Service errors are caught and routed to the onServiceError hook — they will never crash the host process.

Custom instance

import { BroScribe } from '@bro-code/scribe';

const scribe = new BroScribe({
  level: 'debug',
  limit: 200,
  path: 'var/log/app.log',
  service: async (record, limit) => {
    await fetch('/logs', { method: 'POST', body: JSON.stringify(record) });
  },
  onServiceError: (err) => console.error('sink failed', err),
  onFileError: (err) => console.error('disk failed', err),
  loggerConfig: { level: 'verbose', defaults: { timestamp: true } },
});

API

class BroScribe {
  log(message, tab?, options?, ...args): this
  info(message, tab?, options?, ...args): this
  warn(message, tab?, options?, ...args): this
  debug(message, tab?, options?, ...args): this
  error(message, tab?, options?, ...args): this
  json(data, tab?, options?, ...args): this   // records compact JSON, not terminal rendering
  code(source, tab?, options?, ...args): this // records raw source, not terminal rendering

  reload(cwd?): this
  flush(): this

  readonly logger: BroLogger
  level: LogLevel
  readonly filePath: string | null
  readonly records: ScribeRecord[]
}

The method signatures mirror @bro-code/logger exactly, so scribe is a drop-in replacement at the call site.

License

MIT — see LICENSE.

Changelog

[2026.1.1] - 2026-04-23

Fixed

  • CJS build: tsconfig.cjs.json corrected to emit real CommonJS output.
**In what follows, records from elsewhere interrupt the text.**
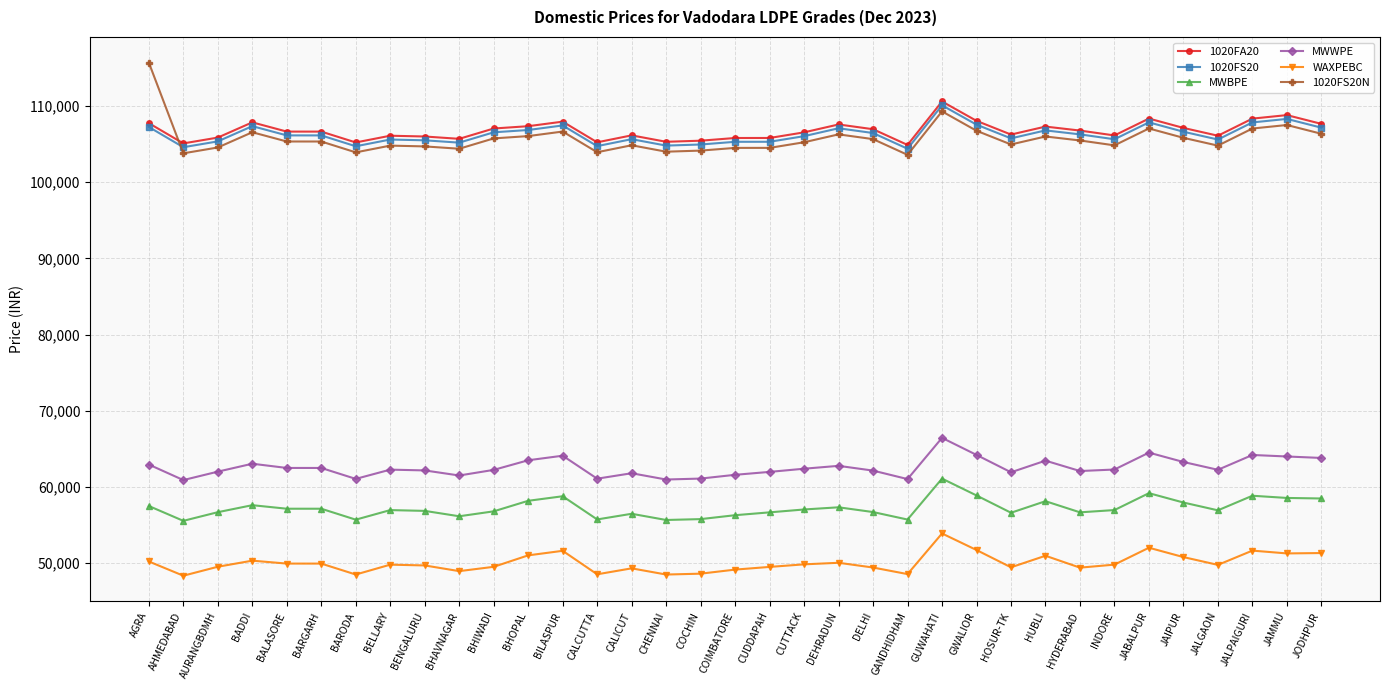

True or false: 1020FS20 has a value of 155555 at BHOPAL.

False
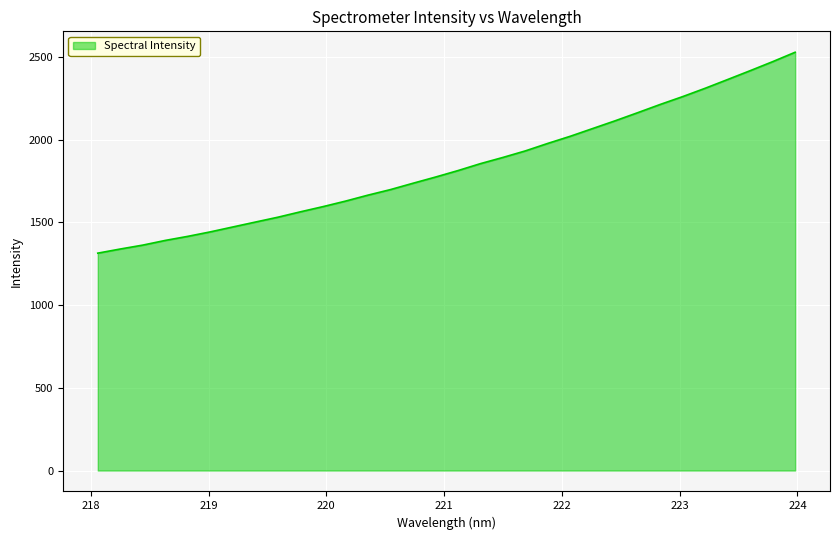

Reading left to right, list all the values displayed in this chart.

1314.4	1339.5	1363.1	1391.5	1416.1	1443.2	1472.8	1502.5	1531.8	1564.4	1595.7	1629.0	1665.1	1698.7	1737.0	1774.5	1813.6	1855.7	1893.2	1932.8	1978.2	2021.4	2068.3	2115.2	2164.1	2213.8	2261.2	2311.6	2364.5	2417.8	2472.3	2529.2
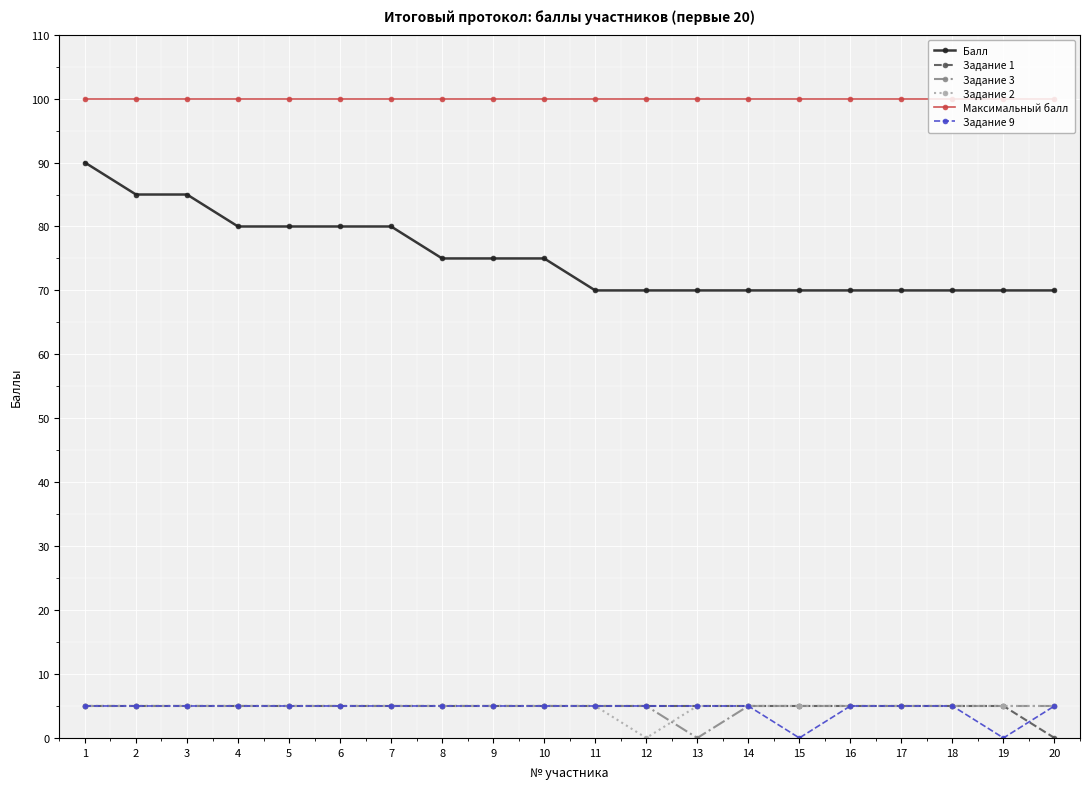

Is the value of Задание 9 at 16 greater than the value of Балл at 18?

No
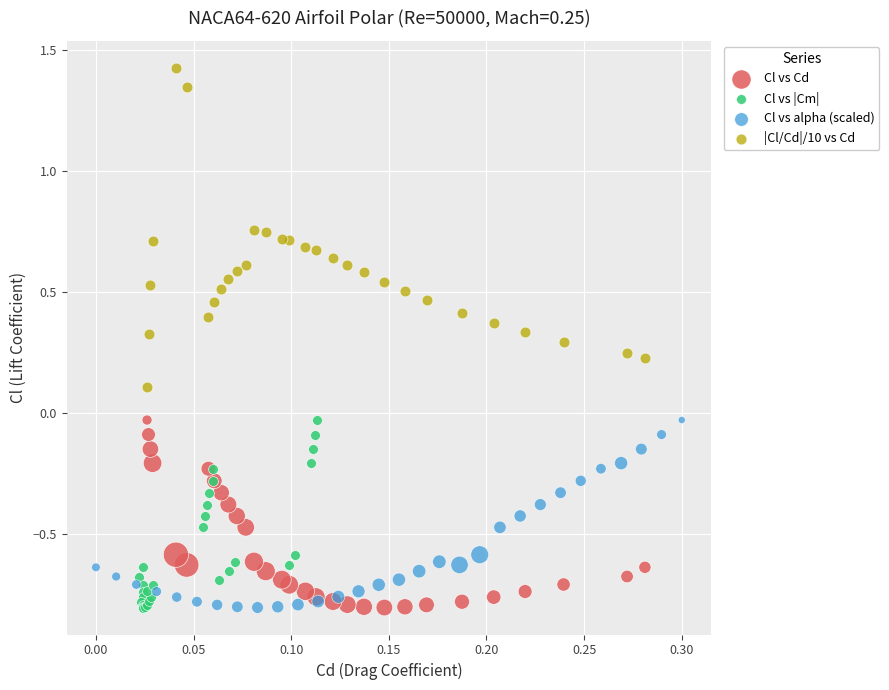

Which series contains the highest Y value?

|Cl/Cd|/10 vs Cd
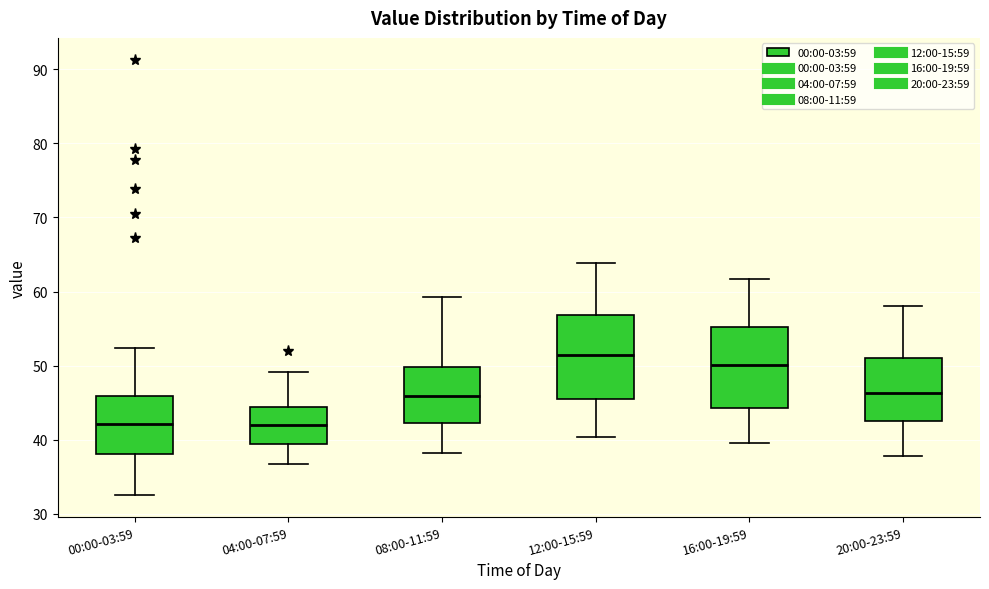

Reading left to right, read every box against the y-axis: the position of its median line, the range the box covers, and the ends of its whiskers. The values are not printed on the chart, so give them approximately, as read against the axis.

00:00-03:59: median 42, box 38 to 46, whiskers 33 to 52
04:00-07:59: median 42, box 39 to 44, whiskers 37 to 49
08:00-11:59: median 46, box 42 to 50, whiskers 38 to 59
12:00-15:59: median 51, box 45 to 57, whiskers 40 to 64
16:00-19:59: median 50, box 44 to 55, whiskers 40 to 62
20:00-23:59: median 46, box 43 to 51, whiskers 38 to 58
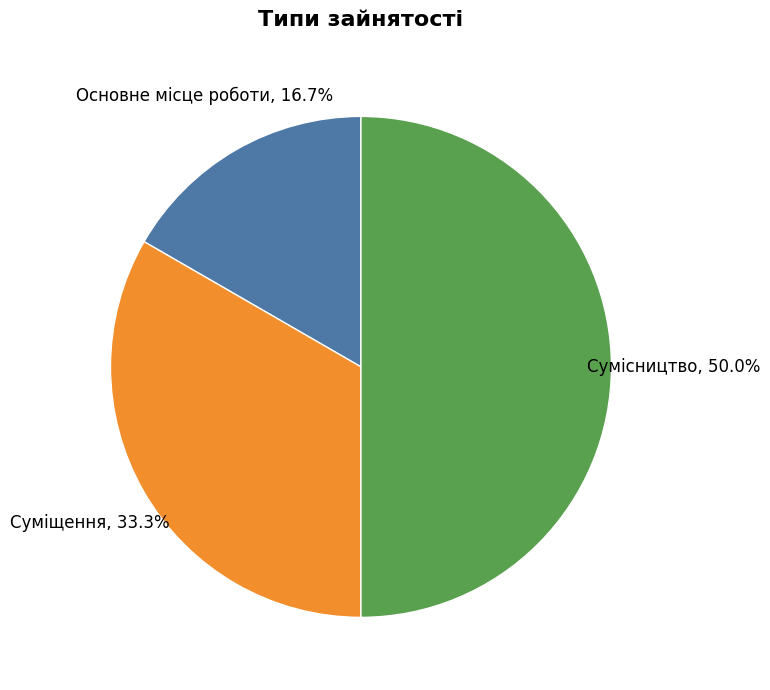

Rank the categories by value from highest to lowest.

Сумісництво, Суміщення, Основне місце роботи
The previous module: Node16 setting combined with "type": "module" caused TypeScript to emit ESM syntax (export {) into dist/cjs/, which broke require() in Node.js environments (causing SyntaxError: Unexpected token 'export' in production).

[2026.1.0] - 2026-04-22

Added

  • setService method so user can attach the sink at startup using the normal TypeScript import chain (tsx-compatible, no build needed)

[2026.0.0] - 2026-04-22

Added

  • Initial release.
  • BroScribe class with chainable API mirroring @bro-code/logger (log, info, warn, debug, error, json, code).
  • Pure recording architecture: scribe captures exactly what the logger writes to stdout/stderr — it never generates or reformats output.
  • Every file line is prefixed with a scribe-generated ISO-8601 timestamp regardless of logger configuration.
  • File transport with rotating size limit (limit, default 30; oldest dropped).
  • Configurable file path (default .logs/logs.txt).
  • json() records the compact JSON.stringify of the data, not the logger's colorized rendering.
  • code() records the raw source string, not the logger's line-numbered bordered rendering.
  • Service callback transport with (record, limit) signature — limit is passed so the sink can enforce the same cap in its data store.
  • Independent serviceLevel filter and onServiceError hook for the service transport.
  • JSON-config support for the service via { module, export? } descriptor.
  • Independent level for the scribe (separate from the logger's level).
  • Optional in-memory record buffer (buffer: true) accessible via scribe.records.
  • reload() to pick up bro.config.* changes at runtime.